● WHAT YOU ARE ASKED TO DO: Go through the material and return every line that contains the string "catchingBody".

● PROVIDED DATA:
*** Begin section ***

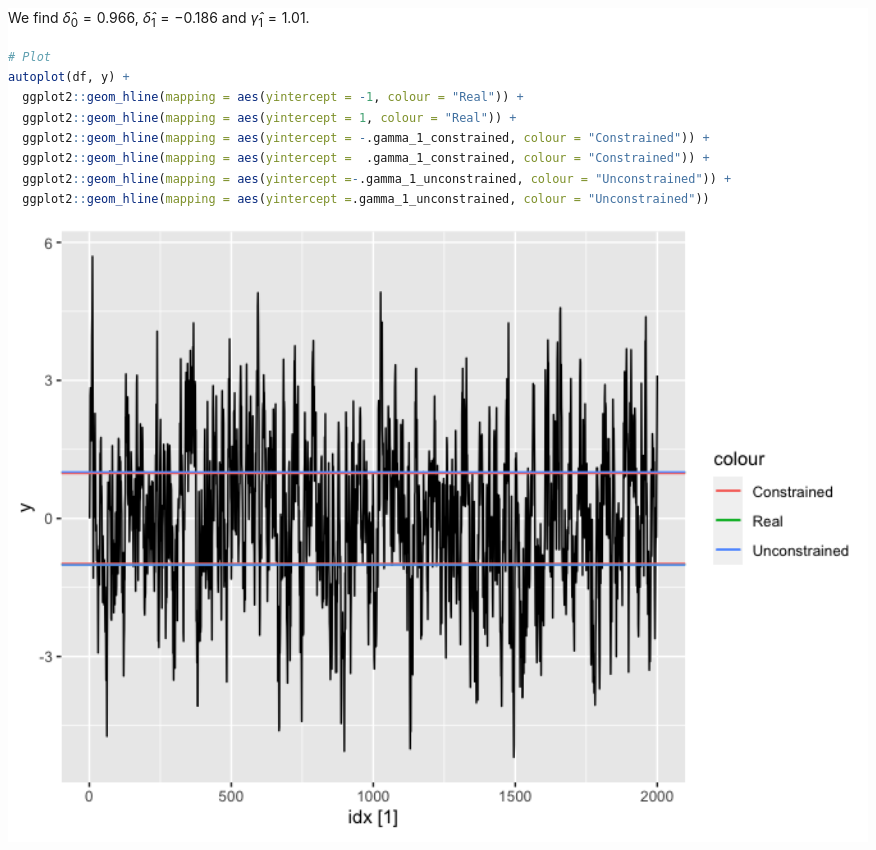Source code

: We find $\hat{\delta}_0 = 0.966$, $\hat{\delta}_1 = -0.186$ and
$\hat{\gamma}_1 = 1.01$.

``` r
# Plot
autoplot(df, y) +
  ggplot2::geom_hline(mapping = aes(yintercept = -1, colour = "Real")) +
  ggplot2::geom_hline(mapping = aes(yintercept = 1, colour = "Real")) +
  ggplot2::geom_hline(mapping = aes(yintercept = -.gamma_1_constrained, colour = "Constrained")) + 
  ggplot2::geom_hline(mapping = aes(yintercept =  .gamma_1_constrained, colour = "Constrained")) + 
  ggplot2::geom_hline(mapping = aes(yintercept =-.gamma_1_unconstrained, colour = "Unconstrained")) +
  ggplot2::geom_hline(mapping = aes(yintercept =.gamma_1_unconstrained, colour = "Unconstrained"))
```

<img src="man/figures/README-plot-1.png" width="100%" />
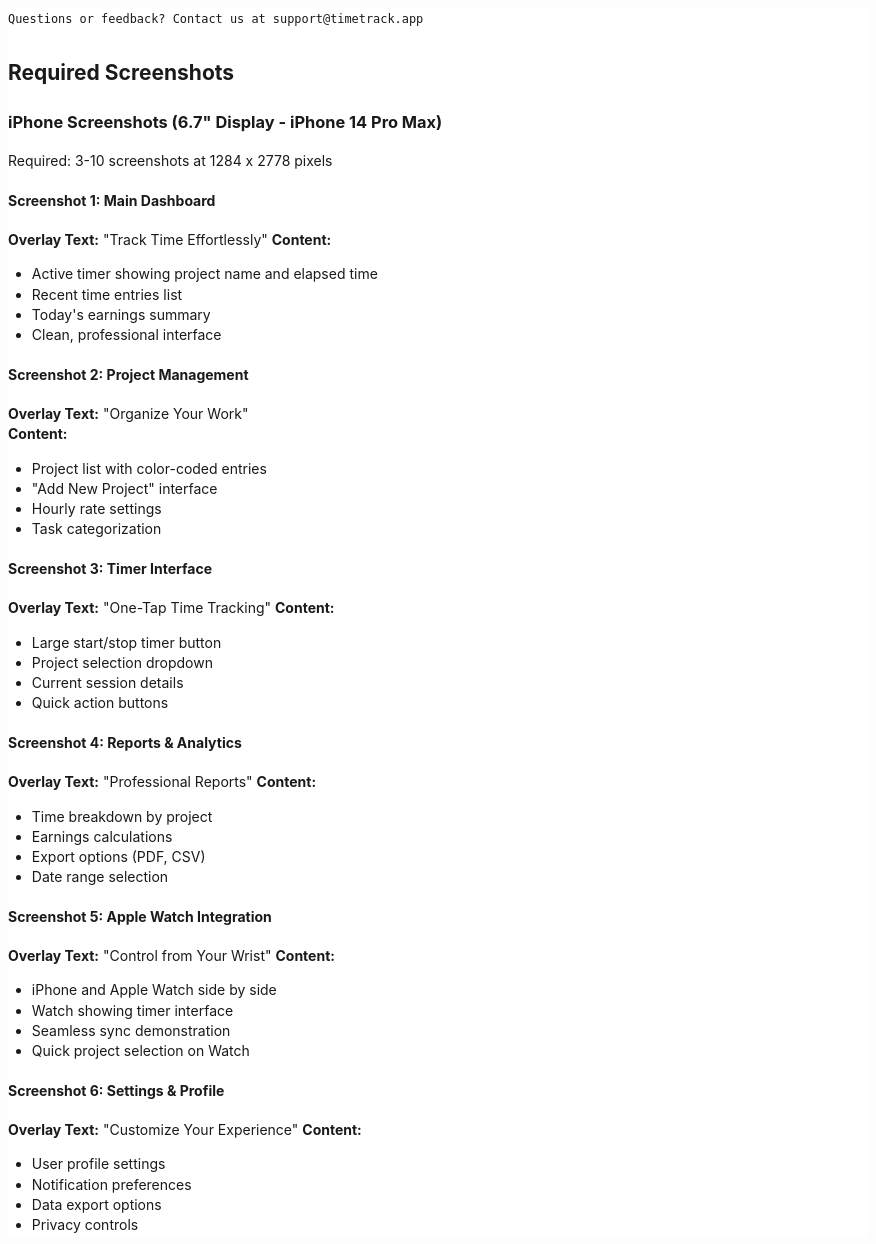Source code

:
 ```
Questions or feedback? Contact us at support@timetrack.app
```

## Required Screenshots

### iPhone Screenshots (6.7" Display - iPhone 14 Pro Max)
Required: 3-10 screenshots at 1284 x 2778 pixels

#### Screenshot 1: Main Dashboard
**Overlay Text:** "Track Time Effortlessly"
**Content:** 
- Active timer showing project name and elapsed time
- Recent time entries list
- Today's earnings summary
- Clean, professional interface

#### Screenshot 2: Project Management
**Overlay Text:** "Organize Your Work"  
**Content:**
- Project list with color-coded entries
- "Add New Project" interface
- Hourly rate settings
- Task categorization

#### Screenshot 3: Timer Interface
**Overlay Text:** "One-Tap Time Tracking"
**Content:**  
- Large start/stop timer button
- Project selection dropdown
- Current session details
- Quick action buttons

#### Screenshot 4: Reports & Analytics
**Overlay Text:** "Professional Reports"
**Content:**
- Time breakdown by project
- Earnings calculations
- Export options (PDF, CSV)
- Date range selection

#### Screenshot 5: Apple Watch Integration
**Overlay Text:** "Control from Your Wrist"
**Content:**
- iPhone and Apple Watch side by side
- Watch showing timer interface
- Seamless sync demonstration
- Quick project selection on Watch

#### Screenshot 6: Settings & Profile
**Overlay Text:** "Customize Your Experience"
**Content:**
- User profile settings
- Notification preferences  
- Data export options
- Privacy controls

*** End section ***
*** Begin section ***

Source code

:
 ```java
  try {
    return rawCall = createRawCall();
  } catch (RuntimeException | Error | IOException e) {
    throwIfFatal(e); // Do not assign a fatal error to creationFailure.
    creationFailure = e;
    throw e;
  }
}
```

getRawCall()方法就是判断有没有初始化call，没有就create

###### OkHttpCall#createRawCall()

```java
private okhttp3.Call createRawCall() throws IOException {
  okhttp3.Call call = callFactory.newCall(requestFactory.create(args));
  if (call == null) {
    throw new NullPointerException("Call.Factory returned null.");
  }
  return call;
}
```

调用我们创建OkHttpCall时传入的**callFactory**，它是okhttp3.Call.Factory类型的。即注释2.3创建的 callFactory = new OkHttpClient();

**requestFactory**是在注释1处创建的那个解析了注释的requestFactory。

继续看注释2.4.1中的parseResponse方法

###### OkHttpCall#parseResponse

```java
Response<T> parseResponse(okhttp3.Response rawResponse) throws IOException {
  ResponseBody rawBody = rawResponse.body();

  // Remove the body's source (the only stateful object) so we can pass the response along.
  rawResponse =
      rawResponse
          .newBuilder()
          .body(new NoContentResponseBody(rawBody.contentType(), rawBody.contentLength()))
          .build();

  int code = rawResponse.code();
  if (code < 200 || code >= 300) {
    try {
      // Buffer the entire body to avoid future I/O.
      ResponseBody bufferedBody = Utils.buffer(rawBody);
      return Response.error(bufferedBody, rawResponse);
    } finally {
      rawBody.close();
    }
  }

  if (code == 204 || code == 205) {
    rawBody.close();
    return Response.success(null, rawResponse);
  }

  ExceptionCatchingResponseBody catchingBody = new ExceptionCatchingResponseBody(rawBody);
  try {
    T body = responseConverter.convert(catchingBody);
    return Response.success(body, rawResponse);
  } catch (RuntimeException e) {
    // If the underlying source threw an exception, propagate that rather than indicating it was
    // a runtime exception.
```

*** End section ***

● SOLUTION FOR THIS PROBLEM:
  ExceptionCatchingResponseBody catchingBody = new ExceptionCatchingResponseBody(rawBody);
    T body = responseConverter.convert(catchingBody);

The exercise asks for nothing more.